Directions
- 1) In the excerpt on workplace grief, on what day did Janet Gwilliam-Wright's mom die?
- 2) Rewrite the paragraph of the excerpt on workplace grief that begins "Both of our perspectives" in fewer words.
- 3) For each statement, say whether it agrees with the excerpt on workplace grief, and quote the words that decide it. (a) Janet Gwilliam-Wright's mom died from breast cancer. (b) Janet Gwilliam-Wright often talked about grief at work. (c) The anniversary of the death falls in June.

Excerpted text
______________________________
Janet Gwilliam-Wright: “My mom died from breast cancer on the day I graduated from high school, just as I was beginning my adult life as a university student. With little support, I struggled through that first year of university, unsure how I was going to survive the grief and shock of losing my biggest supporter and the implosion of my family system. As I entered the labor force, I never talked about my grief, uncomfortable with the prospect of having to navigate conversations about why I always took my birthday off or felt sad in the middle of June (the anniversary of her death). I never saw any discussions of death or grief in the workplace around me, beyond expressing brief condolences when a colleague suffered a loss. The assumption always seemed to be that people were expected to come back to work as they were before, to pick up where they left off. In the years when my mental health suffered, I struggled to explain how my grief was impacting my life and instead focused on feeling stressed about the workload with my supervisors. I often felt shame and guilt about not being ‘normal,’ always feeling like I should have ‘moved on’ from my mom’s death.”

Both of our perspectives, while seemingly outliers, actually align with those of other employees navigating loss within organizations. For example, research highlights the cognitive, physical and emotional challenges faced by employees as they adjust to work reintegration following a significant loss. In addition, it outlines the potential impact of work-related stress on the exacerbation of employees’ grief symptoms.
______________________________
Collected data entries

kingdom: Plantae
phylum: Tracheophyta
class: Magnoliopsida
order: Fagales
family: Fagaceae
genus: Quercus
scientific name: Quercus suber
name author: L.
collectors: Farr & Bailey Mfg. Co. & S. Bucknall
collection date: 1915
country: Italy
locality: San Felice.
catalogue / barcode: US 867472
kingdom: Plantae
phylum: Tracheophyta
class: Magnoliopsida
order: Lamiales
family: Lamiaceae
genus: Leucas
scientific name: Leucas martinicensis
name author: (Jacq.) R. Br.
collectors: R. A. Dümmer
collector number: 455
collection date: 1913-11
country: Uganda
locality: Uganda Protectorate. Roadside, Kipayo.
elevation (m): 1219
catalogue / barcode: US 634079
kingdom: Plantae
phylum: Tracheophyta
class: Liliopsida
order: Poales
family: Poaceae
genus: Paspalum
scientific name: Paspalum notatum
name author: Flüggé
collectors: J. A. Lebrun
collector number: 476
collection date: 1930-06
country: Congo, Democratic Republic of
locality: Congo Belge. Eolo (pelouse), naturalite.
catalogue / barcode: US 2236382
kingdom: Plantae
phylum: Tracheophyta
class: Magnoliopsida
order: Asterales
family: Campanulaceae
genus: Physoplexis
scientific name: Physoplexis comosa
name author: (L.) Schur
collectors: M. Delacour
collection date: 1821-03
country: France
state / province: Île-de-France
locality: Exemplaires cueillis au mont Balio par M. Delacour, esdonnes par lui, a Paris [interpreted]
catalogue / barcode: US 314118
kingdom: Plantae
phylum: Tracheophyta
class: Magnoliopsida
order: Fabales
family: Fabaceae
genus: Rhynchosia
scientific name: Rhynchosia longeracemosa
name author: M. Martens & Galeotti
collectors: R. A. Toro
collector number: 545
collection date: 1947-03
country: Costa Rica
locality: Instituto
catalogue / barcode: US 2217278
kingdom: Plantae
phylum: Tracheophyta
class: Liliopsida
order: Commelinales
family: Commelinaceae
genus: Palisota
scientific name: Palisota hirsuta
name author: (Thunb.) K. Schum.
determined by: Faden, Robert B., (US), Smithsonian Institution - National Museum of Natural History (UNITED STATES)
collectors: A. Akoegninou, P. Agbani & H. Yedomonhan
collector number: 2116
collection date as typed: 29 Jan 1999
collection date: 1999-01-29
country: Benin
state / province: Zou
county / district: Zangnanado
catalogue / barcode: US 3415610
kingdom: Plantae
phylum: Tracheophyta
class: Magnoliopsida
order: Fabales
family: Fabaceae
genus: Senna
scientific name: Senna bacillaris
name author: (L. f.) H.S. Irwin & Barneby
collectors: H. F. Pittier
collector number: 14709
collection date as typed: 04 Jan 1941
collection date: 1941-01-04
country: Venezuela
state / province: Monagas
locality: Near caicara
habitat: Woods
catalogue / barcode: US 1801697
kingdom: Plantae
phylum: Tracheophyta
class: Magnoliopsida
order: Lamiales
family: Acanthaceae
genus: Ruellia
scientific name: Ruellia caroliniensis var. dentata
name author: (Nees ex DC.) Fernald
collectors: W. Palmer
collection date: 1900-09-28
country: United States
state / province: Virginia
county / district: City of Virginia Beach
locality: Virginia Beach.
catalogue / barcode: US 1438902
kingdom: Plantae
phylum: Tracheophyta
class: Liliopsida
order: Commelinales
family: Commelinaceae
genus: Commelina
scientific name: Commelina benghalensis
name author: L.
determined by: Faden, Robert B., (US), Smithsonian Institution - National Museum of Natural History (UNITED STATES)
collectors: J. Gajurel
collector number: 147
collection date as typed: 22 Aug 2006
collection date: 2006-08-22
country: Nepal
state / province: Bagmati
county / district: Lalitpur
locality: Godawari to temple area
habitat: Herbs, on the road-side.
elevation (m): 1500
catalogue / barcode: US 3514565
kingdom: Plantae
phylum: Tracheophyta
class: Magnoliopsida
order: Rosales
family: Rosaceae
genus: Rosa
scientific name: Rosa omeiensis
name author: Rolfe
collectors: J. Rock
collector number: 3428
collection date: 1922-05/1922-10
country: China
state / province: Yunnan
______________________________
Solutions per task
- 1) On the day Janet Gwilliam-Wright graduated from high school.

- 2) Though they may seem like outliers, these two perspectives match those of other employees dealing with loss at work. Research points to the cognitive, physical and emotional challenges employees face when returning to work after a major loss. It also shows that work-related stress can worsen grief symptoms.

- 3)
(a) Yes: "My mom died from breast cancer"
(b) No: "I never talked about my grief"
(c) Yes: "felt sad in the middle of June (the anniversary of her death)"